Competitive Edge Murano’s competitive position rests on three pillars: experienced leadership, valuable locations, and strong brand partners. The management team has long-standing experience in Mexican real estate, which can be important for navigating regulation, construction risk, and local financing. The portfolio is focused on sought‑after tourism destinations in Mexico, where land is scarce and demand for high-end hospitality can be resilient, creating natural barriers for new entrants. Partnerships with global hotel brands like Hyatt and Accor enhance visibility, bring established loyalty programs, and may support pricing power.

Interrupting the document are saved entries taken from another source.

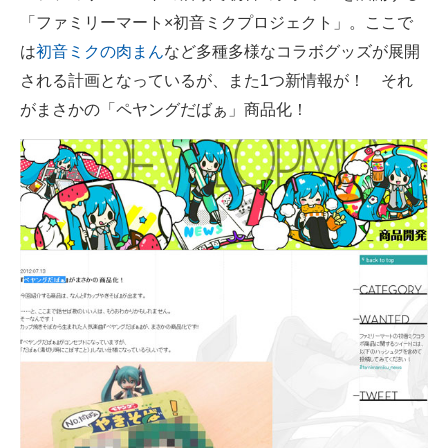
「ファミリーマート×初音ミクプロジェクト」。ここで
ITの今と未来を見通す
は
初音ミクの肉まん
など多種多様なコラボグッズが展開
される計画となっているが、また1つ新情報が！ それ
スマホと通信の最新トレンド
がまさかの「ペヤングだばぁ」商品化！
進化するPCとデバイスの未来
好きが集まる 比べて選べる
ビジネスと働き方のヒント
AI活用のいまが分かる
企業ITのトレンドを詳説
経営リーダーのコミュニティ
マーケ×ITの今がよく分かる
ITエンジニア向け専門サイト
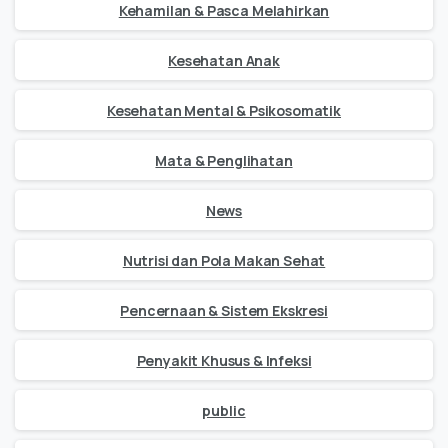
Kehamilan & Pasca Melahirkan
Kesehatan Anak
Kesehatan Mental & Psikosomatik
Mata & Penglihatan
News
Nutrisi dan Pola Makan Sehat
Pencernaan & Sistem Ekskresi
Penyakit Khusus & Infeksi
public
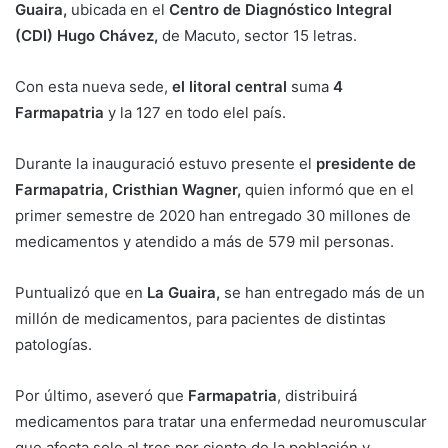
Guaira,
ubicada en el
Centro de Diagnóstico Integral
(CDI) Hugo Chávez,
de Macuto, sector 15 letras.
Con esta nueva sede,
el litoral central
suma
4
Farmapatria
y la 127 en todo elel país.
Durante la inauguració estuvo presente el
presidente de
Farmapatria, Cristhian Wagner,
quien informó que en el
primer semestre de 2020 han entregado 30 millones de
medicamentos y atendido a más de 579 mil personas.
Puntualizó que en
La Guaira,
se han entregado más de un
millón de medicamentos, para pacientes de distintas
patologías.
Por último, aseveró que
Farmapatria
, distribuirá
medicamentos para tratar una enfermedad neuromuscular
que afecta solo al tres por ciento de la población y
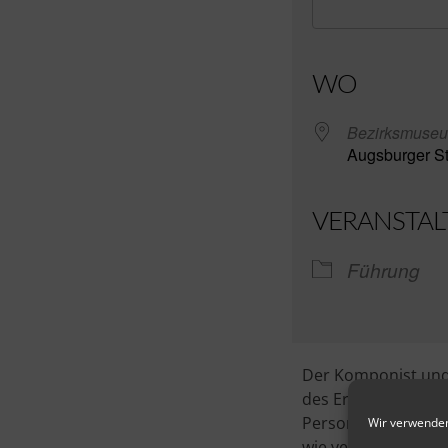
ICS herunterl
WO
Bezirksmuse
Augsburger St
VERANSTAL
Führung
Der Komponist und
des Ersten Weltkrie
Personen. An diese
Wir verwenden
wie versierte Spiel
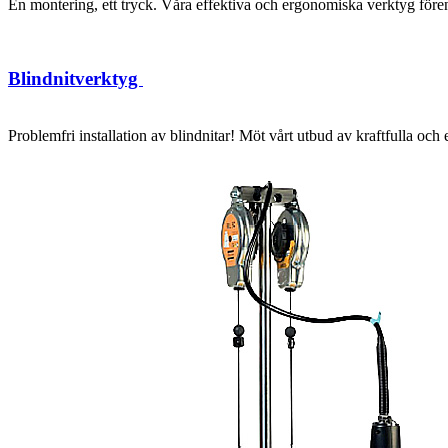
En montering, ett tryck. Våra effektiva och ergonomiska verktyg förenk
Blindnitverktyg
Problemfri installation av blindnitar! Möt vårt utbud av kraftfulla oc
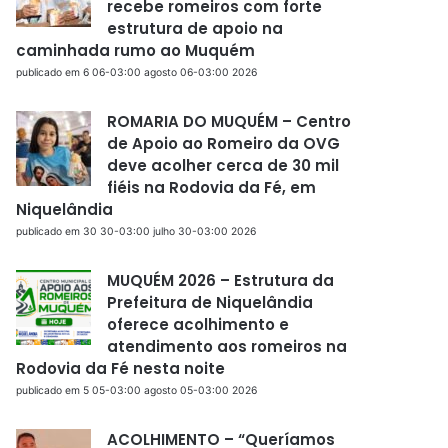
recebe romeiros com forte
estrutura de apoio na
caminhada rumo ao Muquém
publicado em 6 06-03:00 agosto 06-03:00 2026
ROMARIA DO MUQUÉM – Centro
de Apoio ao Romeiro da OVG
deve acolher cerca de 30 mil
fiéis na Rodovia da Fé, em
Niquelândia
publicado em 30 30-03:00 julho 30-03:00 2026
MUQUÉM 2026 – Estrutura da
Prefeitura de Niquelândia
oferece acolhimento e
atendimento aos romeiros na
Rodovia da Fé nesta noite
publicado em 5 05-03:00 agosto 05-03:00 2026
ACOLHIMENTO – “Queríamos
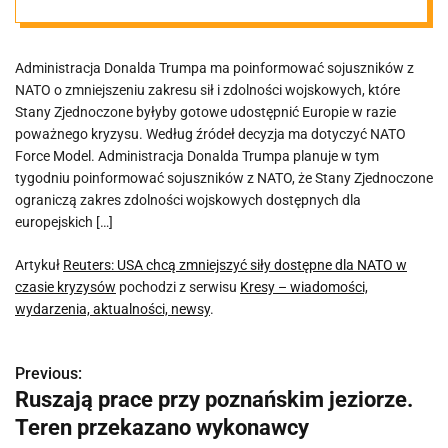
NATO w czasie
Administracja Donalda Trumpa ma poinformować sojuszników z
kryzysów
NATO o zmniejszeniu zakresu sił i zdolności wojskowych, które
Stany Zjednoczone byłyby gotowe udostępnić Europie w razie
poważnego kryzysu. Według źródeł decyzja ma dotyczyć NATO
Force Model. Administracja Donalda Trumpa planuje w tym
tygodniu poinformować sojuszników z NATO, że Stany Zjednoczone
ograniczą zakres zdolności wojskowych dostępnych dla
europejskich […]
Artykuł
Reuters: USA chcą zmniejszyć siły dostępne dla NATO w
czasie kryzysów
pochodzi z serwisu
Kresy – wiadomości,
wydarzenia, aktualności, newsy
.
Previous:
N
Ruszają prace przy poznańskim jeziorze.
a
Teren przekazano wykonawcy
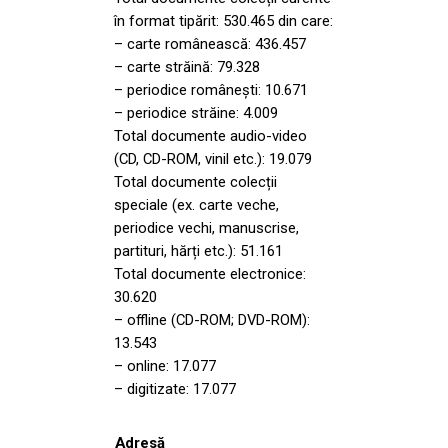
în format tipărit: 530.465 din care:
– carte românească:
436.457
– carte străină:
79.328
– periodice românești:
10.671
– periodice străine: 4.009
Total documente audio-video
(CD, CD-ROM, vinil etc.): 19.079
Total documente colecții
speciale (ex. carte veche,
periodice vechi, manuscrise,
partituri, hărți etc.): 51.161
Total documente electronice:
30.620
– offline (CD-ROM; DVD-ROM):
13.543
– online: 17.077
– digitizate: 17.077
Adresă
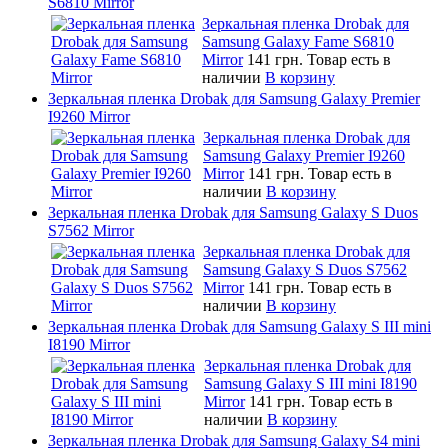
S6810 Mirror
Зеркальная пленка Drobak для
Samsung Galaxy Fame S6810
Mirror
141 грн.
Товар есть в
наличии
В корзину
Зеркальная пленка Drobak для Samsung Galaxy Premier
I9260 Mirror
Зеркальная пленка Drobak для
Samsung Galaxy Premier I9260
Mirror
141 грн.
Товар есть в
наличии
В корзину
Зеркальная пленка Drobak для Samsung Galaxy S Duos
S7562 Mirror
Зеркальная пленка Drobak для
Samsung Galaxy S Duos S7562
Mirror
141 грн.
Товар есть в
наличии
В корзину
Зеркальная пленка Drobak для Samsung Galaxy S III mini
I8190 Mirror
Зеркальная пленка Drobak для
Samsung Galaxy S III mini I8190
Mirror
141 грн.
Товар есть в
наличии
В корзину
Зеркальная пленка Drobak для Samsung Galaxy S4 mini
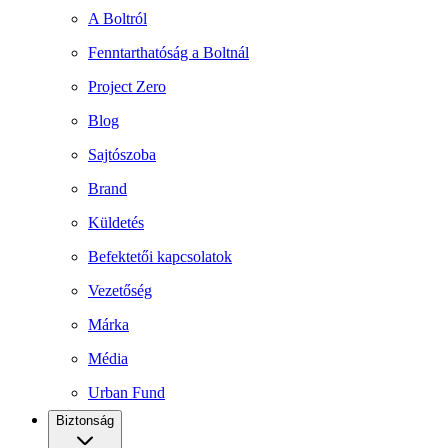
A Boltról
Fenntarthatóság a Boltnál
Project Zero
Blog
Sajtószoba
Brand
Küldetés
Befektetői kapcsolatok
Vezetőség
Márka
Média
Urban Fund
Biztonság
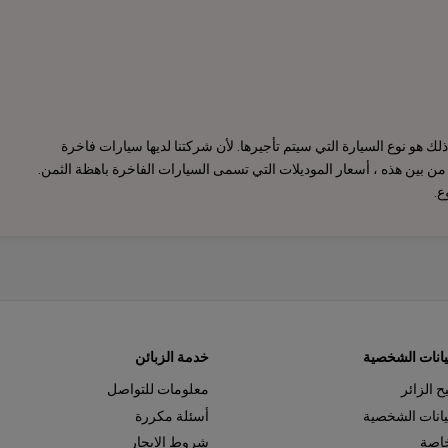
 هو نوع السيارة التي سيتم تأجيرها. لأن شركتنا لديها سيارات فاخرة
 بين هذه ، أسعار الموديلات التي تسمى السيارات الفاخرة باهظة الثمن.
ع.
بيانات الشخصية
خدمة الزبائن
 الزائر
معلومات للتواصل
بيانات الشخصية
أسئلة مكررة
اصة
شروط الإيجار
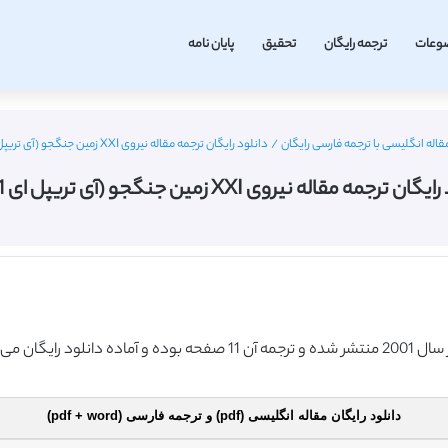
وعات
ترجمه رایگان
تحقیق
پایان نامه
قاله انگلیسی با ترجمه فارسی رایگان
/
دانلود رایگان ترجمه مقاله نیروی XXI زمین جنگجو (آی تریپل ای 2001)
ن ترجمه مقاله نیروی XXI زمین جنگجو (آی تریپل ای 2001)
دانلود رایگان مقاله انگلیسی (pdf) و ترجمه فارسی (pdf + word)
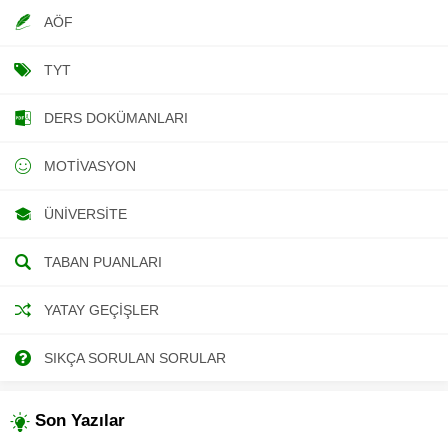
AÖF
TYT
DERS DOKÜMANLARI
MOTIVASYON
ÜNIVERSITE
TABAN PUANLARI
YATAY GEÇIŞLER
SIKÇA SORULAN SORULAR
Son Yazılar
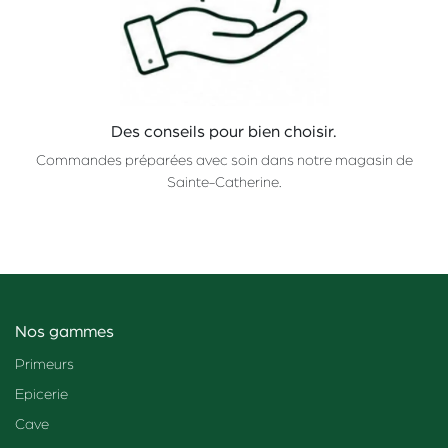
Des conseils pour bien choisir.
Commandes préparées avec soin dans notre magasin de
Sainte-Catherine.
Nos gammes
Primeurs
Epicerie
Cave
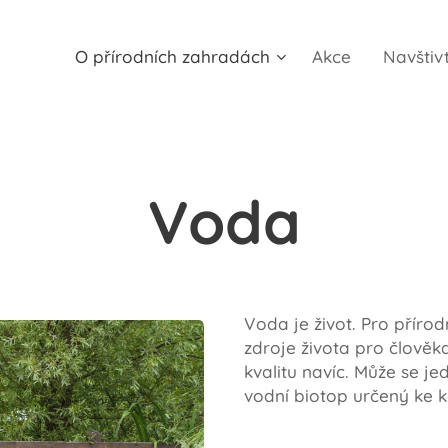
O přírodních zahradách
Akce
Navštiv
Voda
Voda je život. Pro přírod
zdroje života pro člověk
kvalitu navíc. Může se j
vodní biotop určený ke 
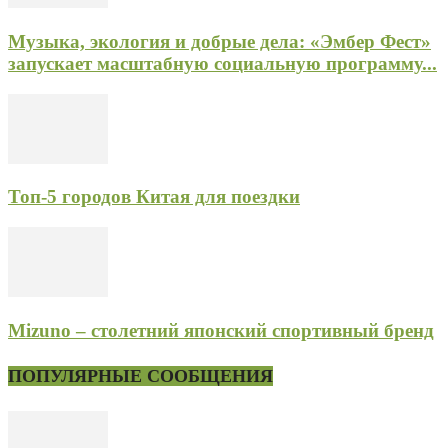
Музыка, экология и добрые дела: «Эмбер Фест»
запускает масштабную социальную программу...
Топ-5 городов Китая для поездки
Mizuno – столетний японский спортивный бренд
ПОПУЛЯРНЫЕ СООБЩЕНИЯ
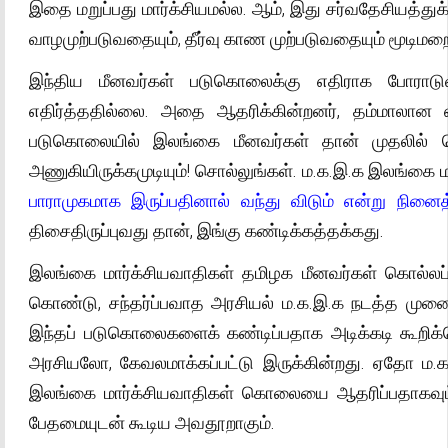
இதை மறுப்பது மார்க்சியமல்ல. ஆம், இது சர்வதேசியத்த
வாழமுற்படுவதையும், தீர்வு காண முற்படுவதையும் மூடிமறைப
இந்திய மீனவர்கள் படுகொலைக்கு எதிராக போராட
எதிர்த்ததில்லை. அதை ஆதரிக்கின்றனர், தம்மாலான எ
படுகொலையில் இலங்கை மீனவர்கள் தான் முதலில் கொல்
அணுகியிருக்கமுடியும்! சொல்லுங்கள். ம.க.இ.க இலங்கை மா
பாராமுகமாக இருப்பதினால் வந்து விடும் என்று நினை
திசைதிருப்புவது தான், இங்கு கண்டிக்கத்தக்கது.
இலங்கை மார்க்சியவாதிகள் தமிழக மீனவர்கள் கொல்லப்ப
கொண்டு, சந்தர்ப்பவாத அரசியல் ம.க.இ.க நடத்த முனைக
இந்தப் படுகொலைகளைக் கண்டிப்பதாக அடிக்கடி கூறிக்க
அரசியலோ, கேவலமாக்கப்பட்டு இருக்கின்றது. ஏதோ ம.க
இலங்கை மார்க்சியவாதிகள் கொலையை ஆதரிப்பதாகவும்
பேதமையுடன் கூடிய அவதூறாகும்.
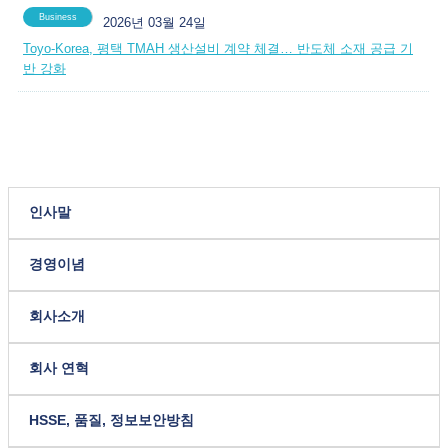
Business
2026년 03월 24일
Toyo-Korea, 평택 TMAH 생산설비 계약 체결… 반도체 소재 공급 기
반 강화
인사말
경영이념
회사소개
회사 연혁
HSSE, 품질, 정보보안방침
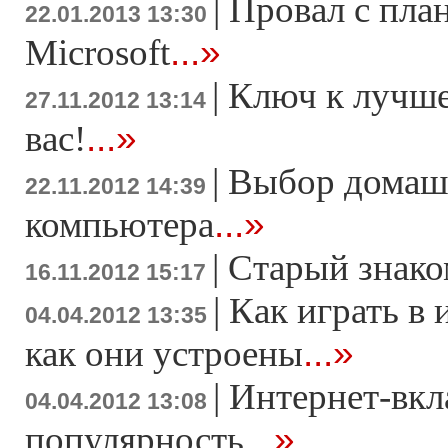
|
Провал с пла
22.01.2013 13:30
...»
Microsoft
|
Ключ к лучше
27.11.2012 13:14
...»
вас!
|
Выбор домаш
22.11.2012 14:39
...»
компьютера
|
Старый знако
16.11.2012 15:17
|
Как играть в 
04.04.2012 13:35
...»
как они устроены
|
Интернет-вкл
04.04.2012 13:08
...»
популярность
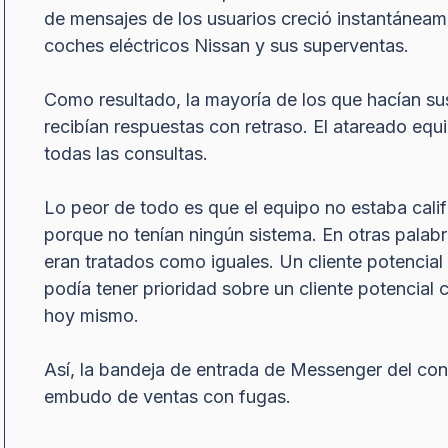
de mensajes de los usuarios creció instantáneame
coches eléctricos Nissan y sus superventas.
Como resultado, la mayoría de los que hacían s
recibían respuestas con retraso. El atareado equ
todas las consultas.
Lo peor de todo es que el equipo no estaba calif
porque no tenían ningún sistema. En otras palabr
eran tratados como iguales. Un cliente potencial
podía tener prioridad sobre un cliente potencial 
hoy mismo.
Así, la bandeja de entrada de Messenger del con
embudo de ventas con fugas.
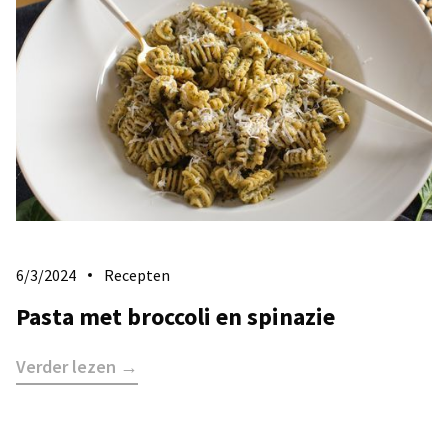
6/3/2024
Recepten
Pasta met broccoli en spinazie
Verder lezen →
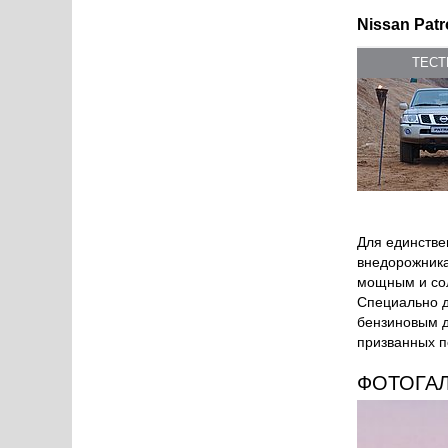
Nissan Patr
ТЕС
Для единстве
внедорожника
мощным и сол
Специально д
бензиновым д
призванных по
ФОТОГА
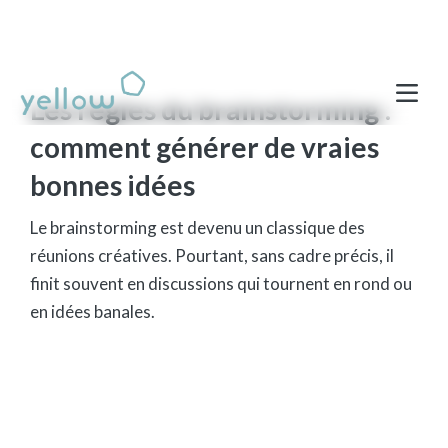
Les règles du brainstorming :
comment générer de vraies
bonnes idées
Le brainstorming est devenu un classique des
réunions créatives. Pourtant, sans cadre précis, il
finit souvent en discussions qui tournent en rond ou
en idées banales.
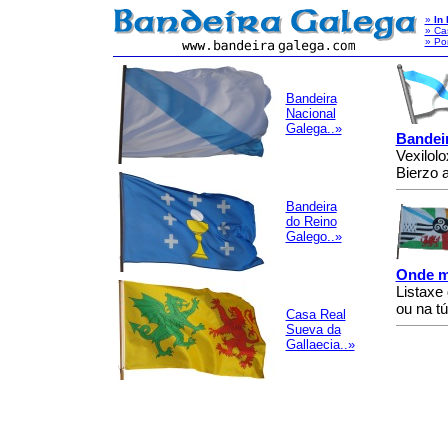
»
In
» Ca
» Po
Bandeira
Nacional
Galega..»
Bandeir
Vexilolo
Bierzo 
Bandeira
do Reino
Galego..»
Onde me
Listaxe
ou na t
Casa Real
Sueva da
Gallaecia..»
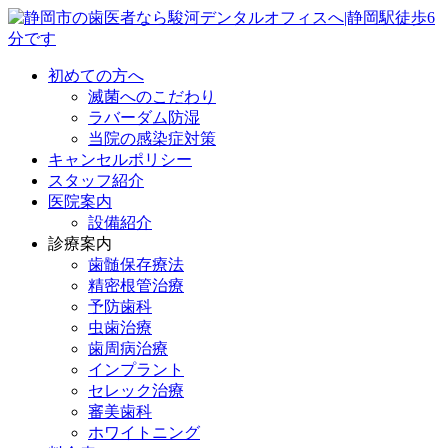
初めての方へ
滅菌へのこだわり
ラバーダム防湿
当院の感染症対策
キャンセルポリシー
スタッフ紹介
医院案内
設備紹介
診療案内
歯髄保存療法
精密根管治療
予防歯科
虫歯治療
歯周病治療
インプラント
セレック治療
審美歯科
ホワイトニング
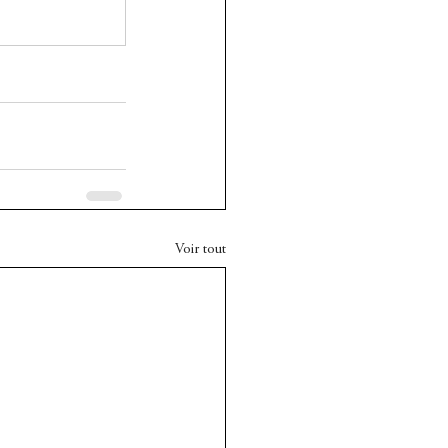
Voir tout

On the other hand, the company is still scaling up, and it operates in a highly cyclical sector exposed to tourism trends, macro conditions, and competition from both traditional hotels and short‑term rental platforms.


Innovation and R&D

Innovation and R&D Murano is positioning itself as an innovator in two ways: sustainable real estate and a Bitcoin‑centric financial strategy. On the real estate side, focusing on green building certifications and energy‑efficient design may reduce operating costs, appeal to environmentally conscious guests, and align with emerging regulations and investor preferences. On the digital asset side, the plan to hold a sizable Bitcoin treasury and integrate Bitcoin into payments and loyalty programs is highly unconventional for a property developer. This could attract tech‑savvy customers and differentiate the brand, but it also introduces meaningful risk from crypto price volatility, regulatory uncertainty, and execution complexity. The vision of using Bitcoin more deeply in procurement and transactions is ambitious; success would depend on real-world adoption and reliable technology and compliance infrastructure.


Summary

HCMA’s past financials largely reflect a shell structure with minimal operations, so they offer limited insight into the future business. The real story now is Murano Global Investments: a real estate developer focused on high‑end, sustainably built hospitality projects in prime Mexican tourist destinations, combined with an aggressive and experimental Bitcoin treasury strategy. Strengths include seasoned management, attractive locations, and partnerships with major hotel brands, all supported by a clear sustainability angle. The main risks stem from project execution, exposure to tourism cycles, and the added volatility and regulatory uncertainty of integrating Bitcoin deeply into both the balance sheet and day‑to‑day operations. Overall, this is a shift from a simple, low‑activity SPAC to a capital‑intensive, innovative, and higher‑risk business model whose future performance will depend heavily on development outcomes and the behavior of both real estate and crypto markets.